L'histoire n'a pas retenu le nom de ce philosophe à travers les millénaires, mais elle a très bien retenu chacun de ces mots. Si je devais exprimer mon avis, je dirais que ce philosophe était un imbécile. Le genre d'imbécile qu'on tue à la naissance pour les empêcher de nuire. C'est cet idiot qui a permis l'existence de ces saletés appelés les "autodidactes" puis les "astrodidactes".

J'ai vu son visage en un éclair, et des idée se bousculent dans mon esprit. Suis-je sûr de ce que j'ai vu ? Vais-je saisir ma chance ? Devrais-je faire preuve de pitié envers cette chose et la laisser partir ?

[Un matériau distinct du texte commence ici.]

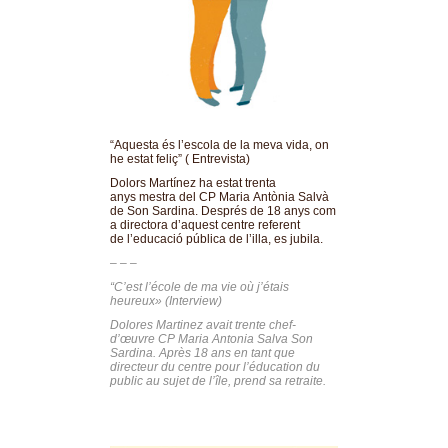
“Aquesta és l’escola de la meva vida, on
he estat feliç” ( Entrevista)
Dolors Martínez ha estat trenta
anys mestra del CP Maria Antònia Salvà
de Son Sardina. Després de 18 anys com
a directora d’aquest centre referent
de l’educació pública de l’illa, es jubila.
– – –
“C’est l’école de ma vie où j’étais
heureux» (Interview)
Dolores Martinez avait trente chef-
d’œuvre CP Maria Antonia Salva Son
Sardina. Après 18 ans en tant que
directeur du centre pour l’éducation du
public au sujet de l’île, prend sa retraite.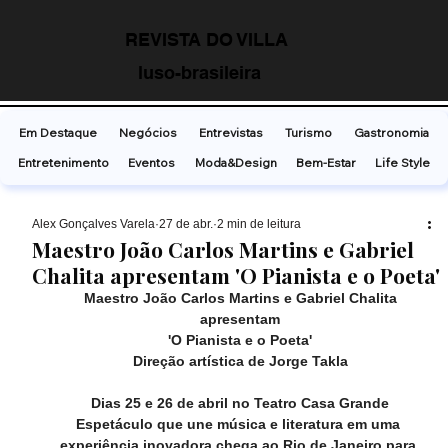
REVISTA DO VILLA
luso-brasileira
Em Destaque
Negócios
Entrevistas
Turismo
Gastronomia
Entretenimento
Eventos
Moda&Design
Bem-Estar
Life Style
Alex Gonçalves Varela
27 de abr.
2 min de leitura
Maestro João Carlos Martins e Gabriel
Chalita apresentam 'O Pianista e o Poeta'
Maestro João Carlos Martins e Gabriel Chalita
apresentam
'O Pianista e o Poeta'
Direção artística de Jorge Takla
Dias 25 e 26 de abril no Teatro Casa Grande
Espetáculo que une música e literatura em uma 
experiência inovadora chega ao Rio de Janeiro para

Il se remue légèrement, mais pas trop. Pourquoi ? Il est affaibli ? Ou alors il joue la comédie. À moins qu'il n'ait sincèrement peur de me blesser ou de se blesser lui même.
"Lâ… lâchez moi monsieur…"
Sa voix est tremblante. Il sait que je sais, mais veut encore faire semblant. Sans doute est-il perturbé par les pluies acides. C'est ma chance, celle de ma vie, celle que j'attendais patiemment. Si je ne le saisis pas maintenant, quelqu'un d'autre mettra la main dessus. Avec cette pluie acide qui a dissous l'aspect humain de son visage, je peux même penser que d'autres gens l'ont vu, ont aperçu fugitivement son visage, mais l'ont laissé partir sans en profiter à cause de doutes comme ceux qui m'ont traversé. En ce sens, c'était mon devoir de ne pas le laisser filer.
"S'il vous plaît ! Laissez moi ! Je vous en supplie, ne me…"
D'un geste je lui assène mon poing sur le crâne. Ils sont assez semblables aux humains pour qu'un bon coup sur la tempe puisse les assommer. Son corps déjà faible se ramollit. Essayant de le maintenir debout pour plus de discrétion, je le traîne derrière moi jusqu'à ma demeure. Ceux qui ont croisé une telle arme et ne s'en sont pas saisis le regretteront amèrement.